START INPUT DATA
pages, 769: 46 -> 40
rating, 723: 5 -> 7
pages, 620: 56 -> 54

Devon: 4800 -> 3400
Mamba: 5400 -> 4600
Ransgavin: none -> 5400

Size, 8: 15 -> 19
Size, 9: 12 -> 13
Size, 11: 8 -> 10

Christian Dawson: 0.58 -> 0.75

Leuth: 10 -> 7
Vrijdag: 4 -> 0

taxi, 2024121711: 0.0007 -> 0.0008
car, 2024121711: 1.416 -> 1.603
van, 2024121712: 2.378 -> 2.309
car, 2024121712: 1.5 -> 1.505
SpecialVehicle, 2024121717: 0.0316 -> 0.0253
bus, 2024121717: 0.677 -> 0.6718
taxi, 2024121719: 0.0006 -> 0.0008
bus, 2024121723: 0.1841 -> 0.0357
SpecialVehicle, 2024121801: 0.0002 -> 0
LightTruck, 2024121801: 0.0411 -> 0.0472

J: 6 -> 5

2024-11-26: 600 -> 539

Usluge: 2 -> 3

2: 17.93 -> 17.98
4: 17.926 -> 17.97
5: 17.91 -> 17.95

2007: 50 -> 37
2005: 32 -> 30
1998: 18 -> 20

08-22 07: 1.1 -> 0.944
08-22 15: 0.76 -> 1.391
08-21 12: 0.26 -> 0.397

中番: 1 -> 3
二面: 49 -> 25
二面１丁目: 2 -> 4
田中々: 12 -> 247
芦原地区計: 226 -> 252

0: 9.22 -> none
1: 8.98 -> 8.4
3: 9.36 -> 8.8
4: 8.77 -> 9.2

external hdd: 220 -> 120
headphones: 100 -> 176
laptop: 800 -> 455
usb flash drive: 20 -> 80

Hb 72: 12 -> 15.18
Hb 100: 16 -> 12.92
END INPUT DATA
### WHAT YOU WILL DO
Show every line in the listing above that carries the word "taxi".

### TASK RESULT
taxi, 2024121711: 0.0007 -> 0.0008
taxi, 2024121719: 0.0006 -> 0.0008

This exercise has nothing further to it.